→ **DATA RECORDS**:
####################

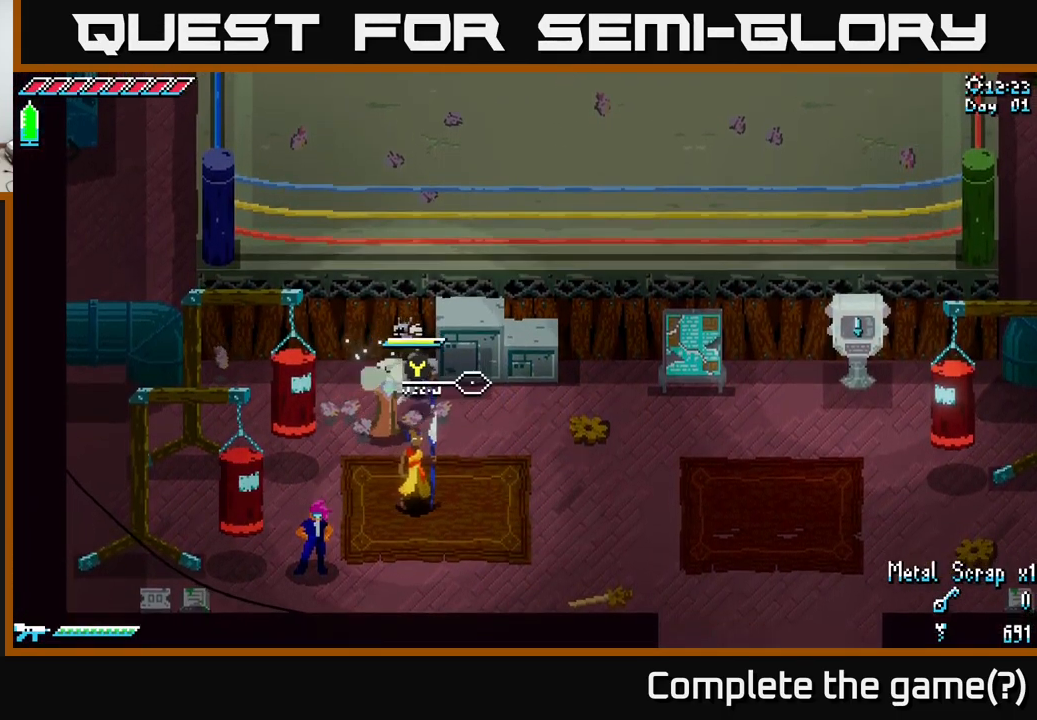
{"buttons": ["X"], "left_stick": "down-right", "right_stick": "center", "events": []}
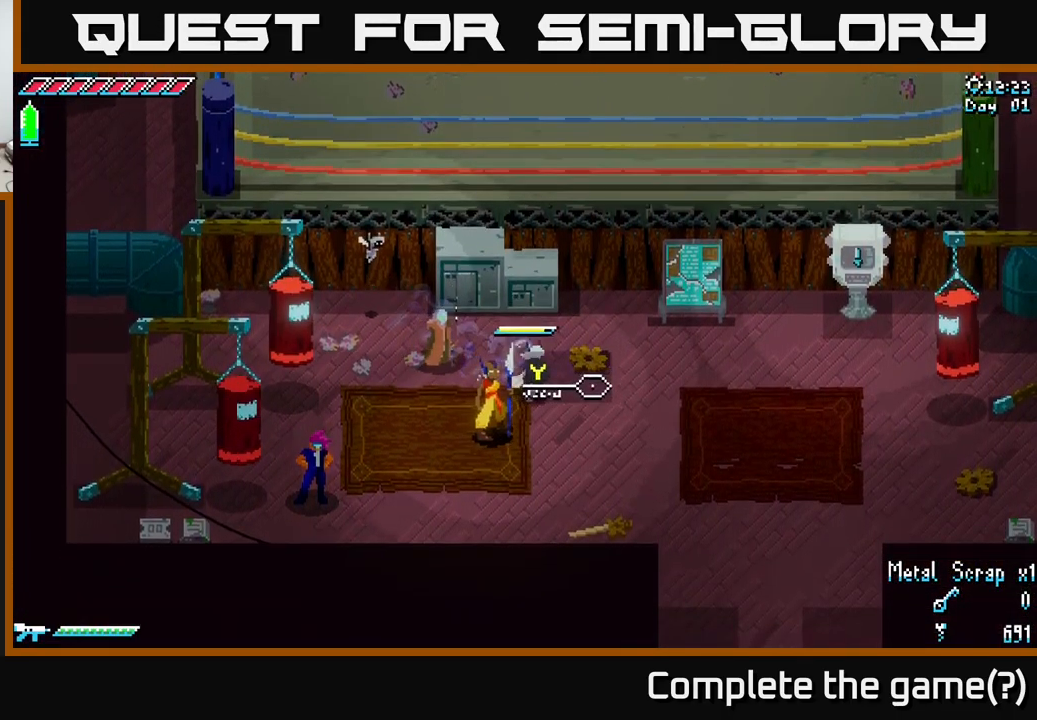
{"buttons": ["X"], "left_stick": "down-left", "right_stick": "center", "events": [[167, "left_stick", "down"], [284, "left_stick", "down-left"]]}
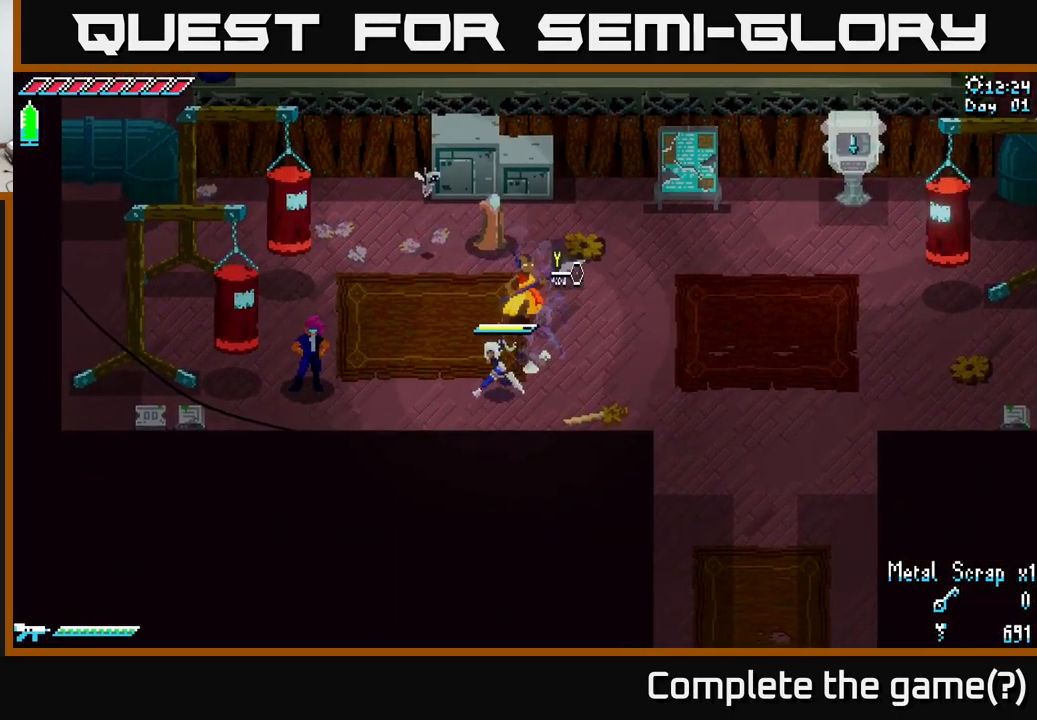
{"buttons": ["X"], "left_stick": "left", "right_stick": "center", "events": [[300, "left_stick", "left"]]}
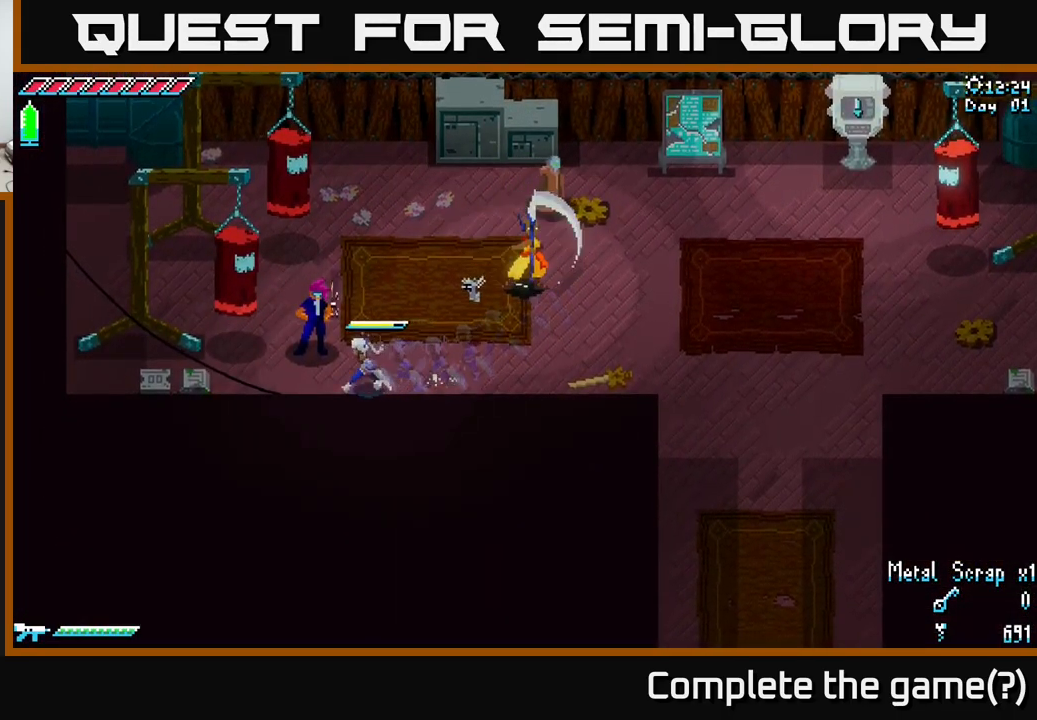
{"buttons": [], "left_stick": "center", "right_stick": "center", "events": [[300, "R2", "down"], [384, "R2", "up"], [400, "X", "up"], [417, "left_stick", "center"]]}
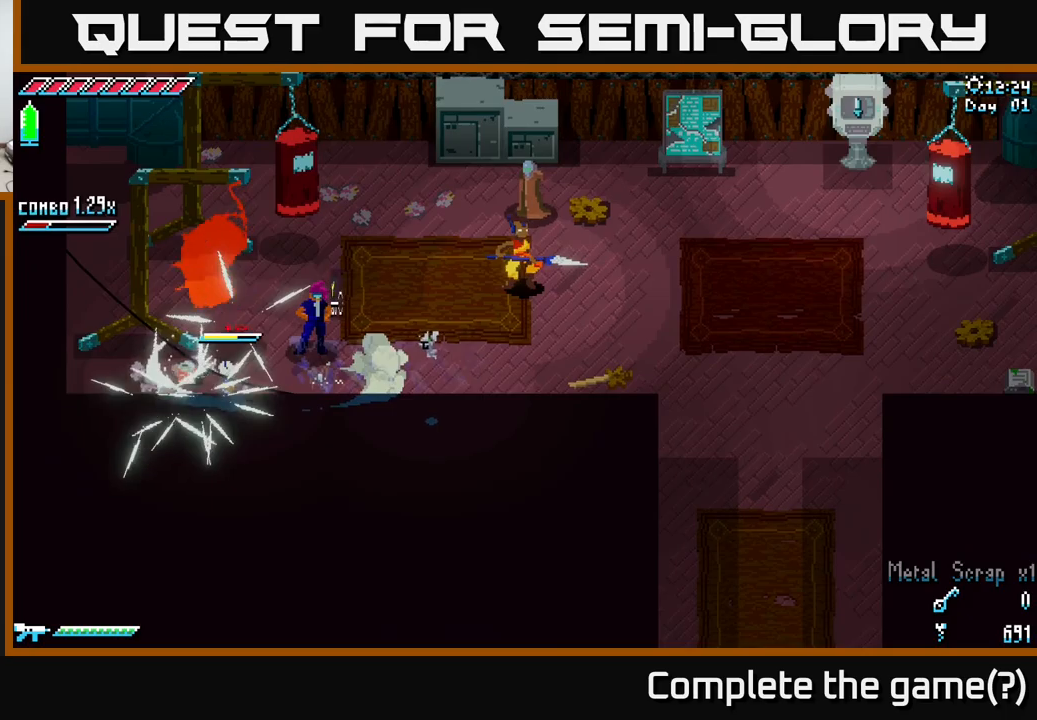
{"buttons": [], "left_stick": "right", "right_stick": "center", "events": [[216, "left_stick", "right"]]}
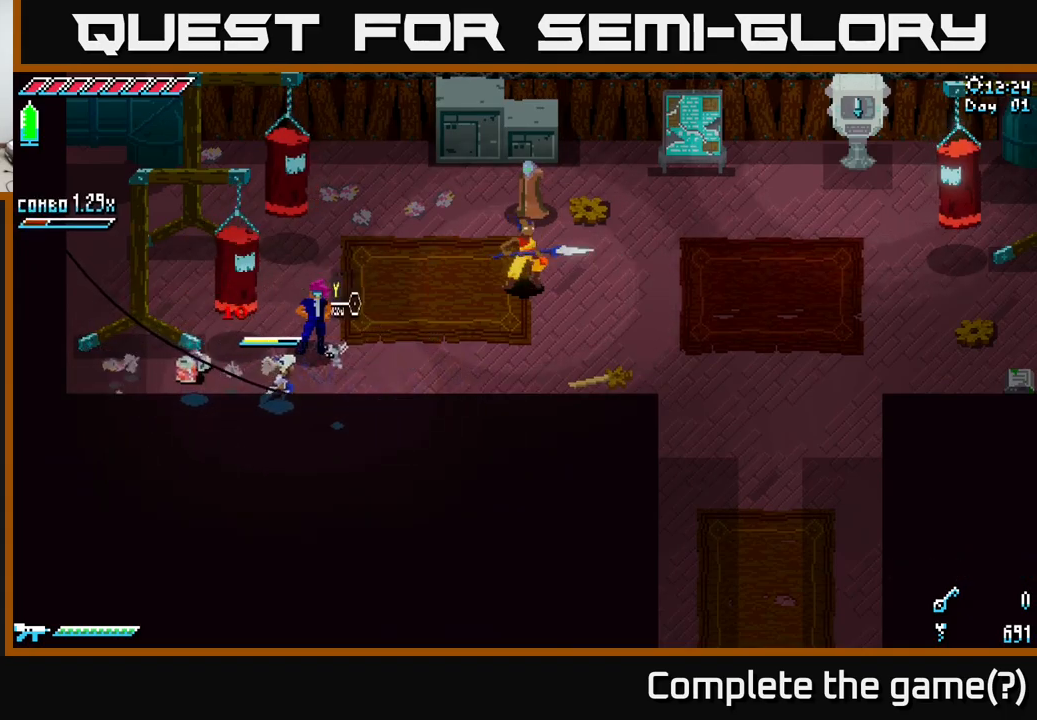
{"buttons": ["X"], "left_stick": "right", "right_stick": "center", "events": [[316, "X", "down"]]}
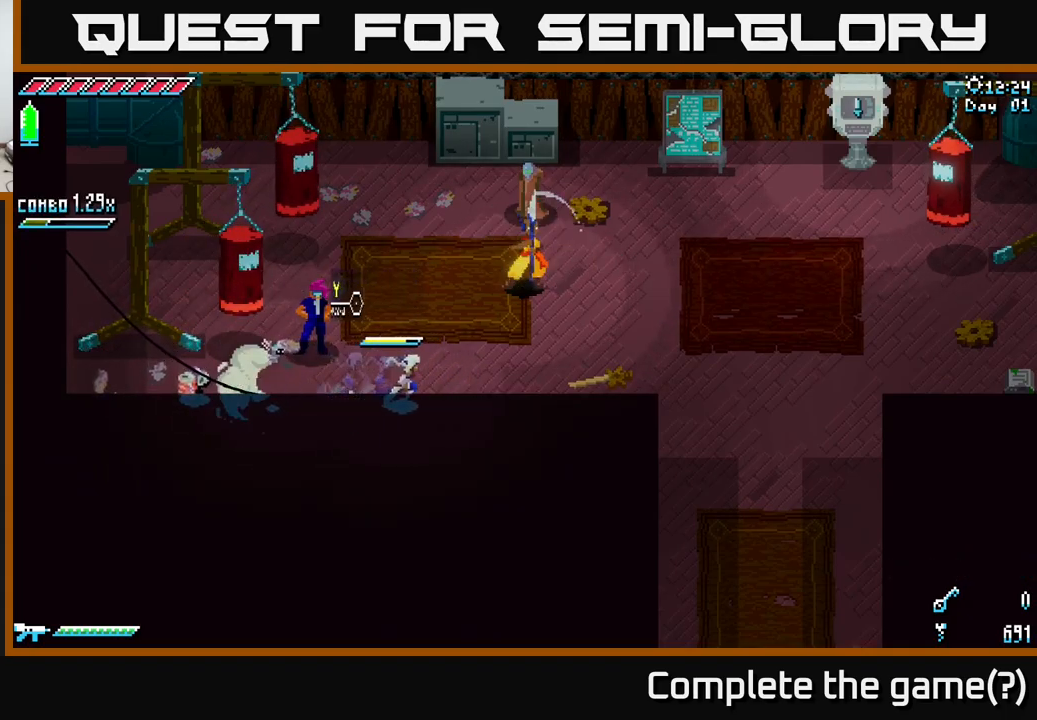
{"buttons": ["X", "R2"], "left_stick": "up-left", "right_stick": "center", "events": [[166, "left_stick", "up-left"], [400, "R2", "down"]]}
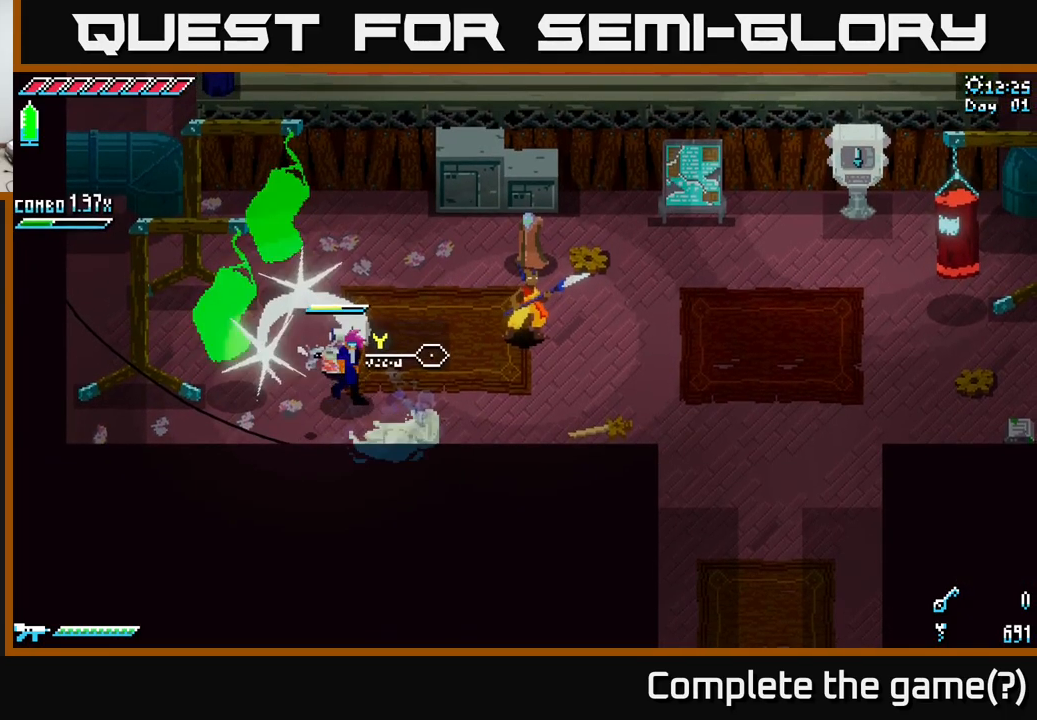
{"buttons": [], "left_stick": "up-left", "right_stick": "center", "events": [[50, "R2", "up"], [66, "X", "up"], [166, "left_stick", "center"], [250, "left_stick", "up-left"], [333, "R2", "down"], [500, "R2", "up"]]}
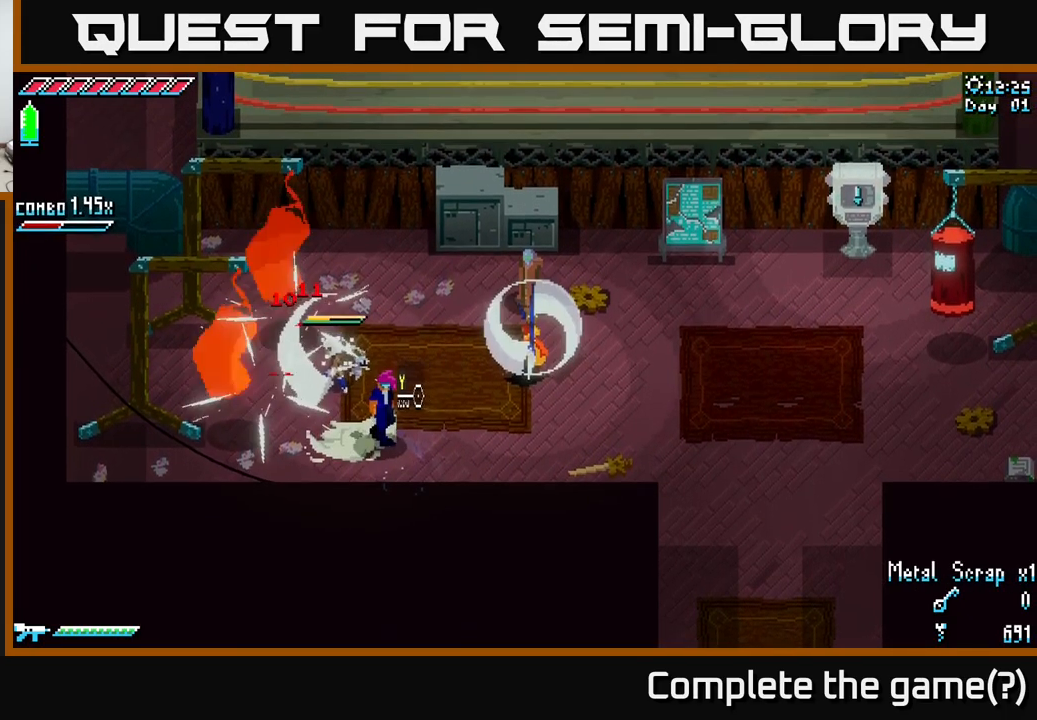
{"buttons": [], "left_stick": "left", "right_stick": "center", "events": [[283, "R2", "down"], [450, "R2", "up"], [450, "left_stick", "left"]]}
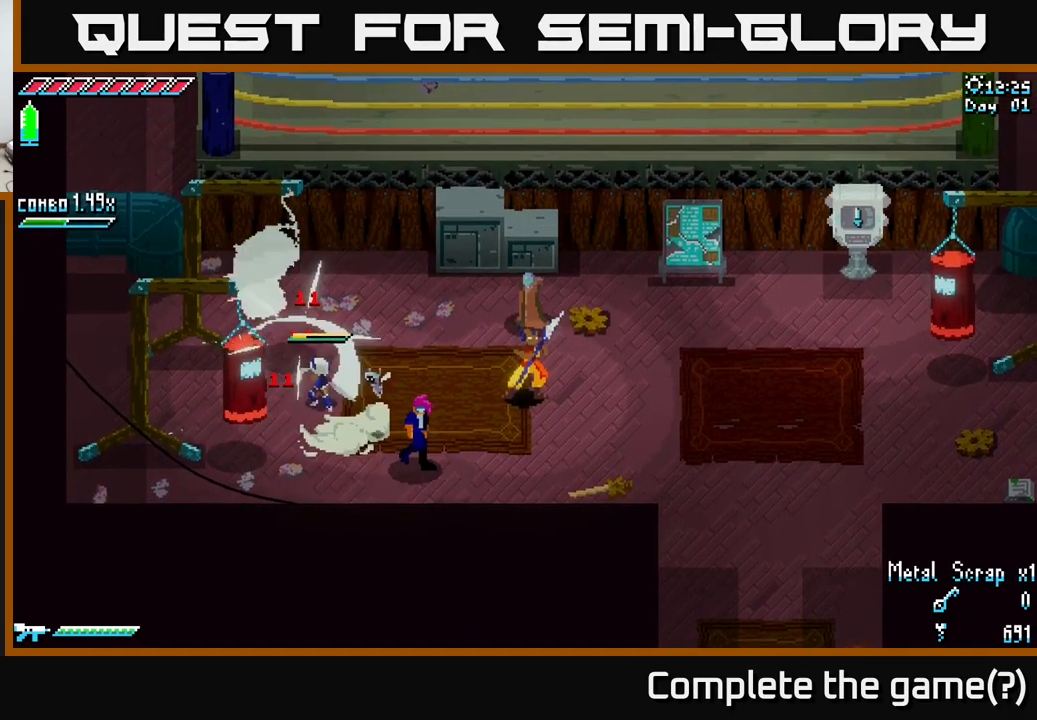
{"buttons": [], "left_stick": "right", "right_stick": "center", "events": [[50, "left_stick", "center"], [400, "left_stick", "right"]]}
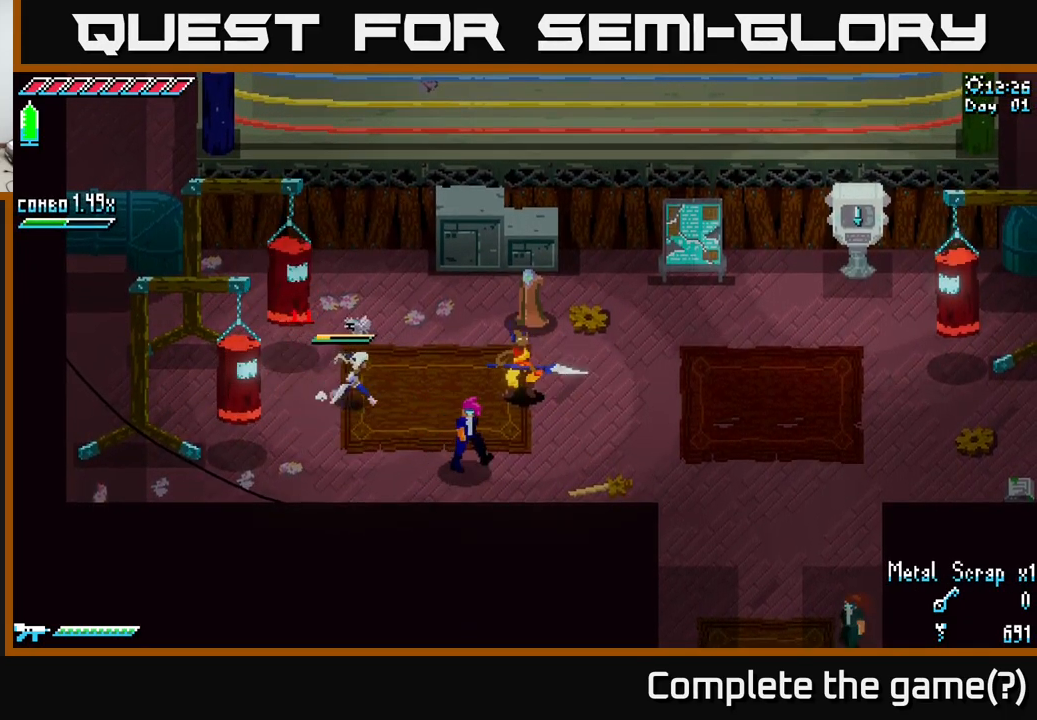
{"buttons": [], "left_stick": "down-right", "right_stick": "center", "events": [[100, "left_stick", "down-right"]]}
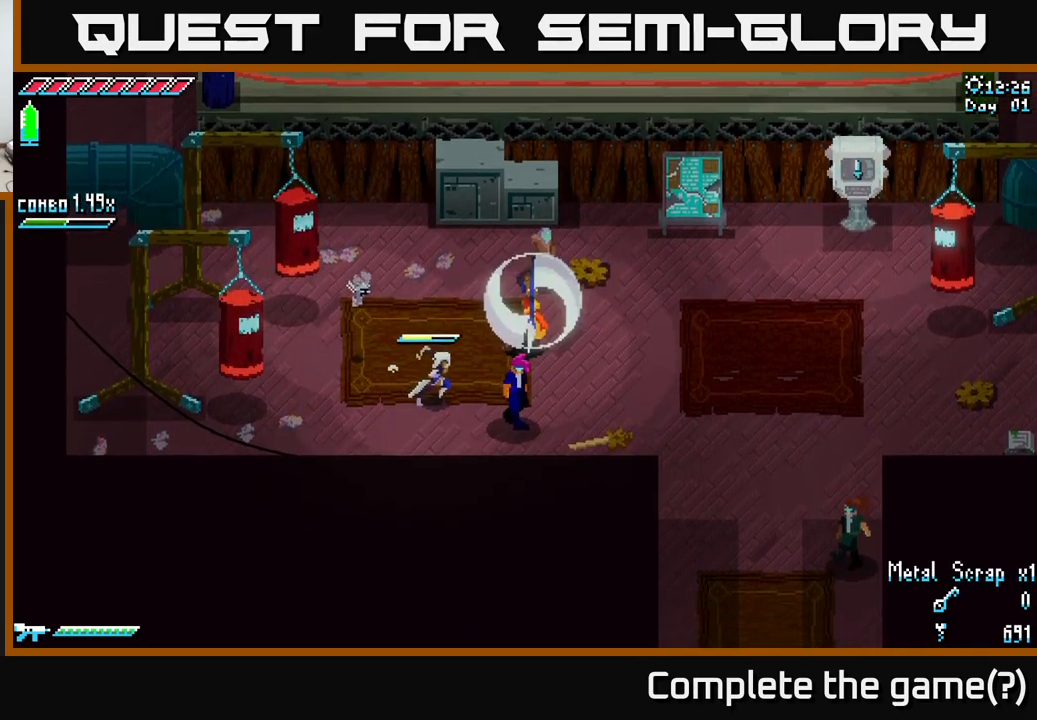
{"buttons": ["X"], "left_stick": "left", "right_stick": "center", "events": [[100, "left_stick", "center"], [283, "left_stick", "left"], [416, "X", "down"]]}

####################

→ **ACTIVITY**: The records above must be output exactly, except for the pictures.

→ **FINISHED EXERCISE**:
{"buttons": ["X"], "left_stick": "down-right", "right_stick": "center", "events": []}
{"buttons": ["X"], "left_stick": "down-left", "right_stick": "center", "events": [[167, "left_stick", "down"], [284, "left_stick", "down-left"]]}
{"buttons": ["X"], "left_stick": "left", "right_stick": "center", "events": [[300, "left_stick", "left"]]}
{"buttons": [], "left_stick": "center", "right_stick": "center", "events": [[300, "R2", "down"], [384, "R2", "up"], [400, "X", "up"], [417, "left_stick", "center"]]}
{"buttons": [], "left_stick": "right", "right_stick": "center", "events": [[216, "left_stick", "right"]]}
{"buttons": ["X"], "left_stick": "right", "right_stick": "center", "events": [[316, "X", "down"]]}
{"buttons": ["X", "R2"], "left_stick": "up-left", "right_stick": "center", "events": [[166, "left_stick", "up-left"], [400, "R2", "down"]]}
{"buttons": [], "left_stick": "up-left", "right_stick": "center", "events": [[50, "R2", "up"], [66, "X", "up"], [166, "left_stick", "center"], [250, "left_stick", "up-left"], [333, "R2", "down"], [500, "R2", "up"]]}
{"buttons": [], "left_stick": "left", "right_stick": "center", "events": [[283, "R2", "down"], [450, "R2", "up"], [450, "left_stick", "left"]]}
{"buttons": [], "left_stick": "right", "right_stick": "center", "events": [[50, "left_stick", "center"], [400, "left_stick", "right"]]}
{"buttons": [], "left_stick": "down-right", "right_stick": "center", "events": [[100, "left_stick", "down-right"]]}
{"buttons": ["X"], "left_stick": "left", "right_stick": "center", "events": [[100, "left_stick", "center"], [283, "left_stick", "left"], [416, "X", "down"]]}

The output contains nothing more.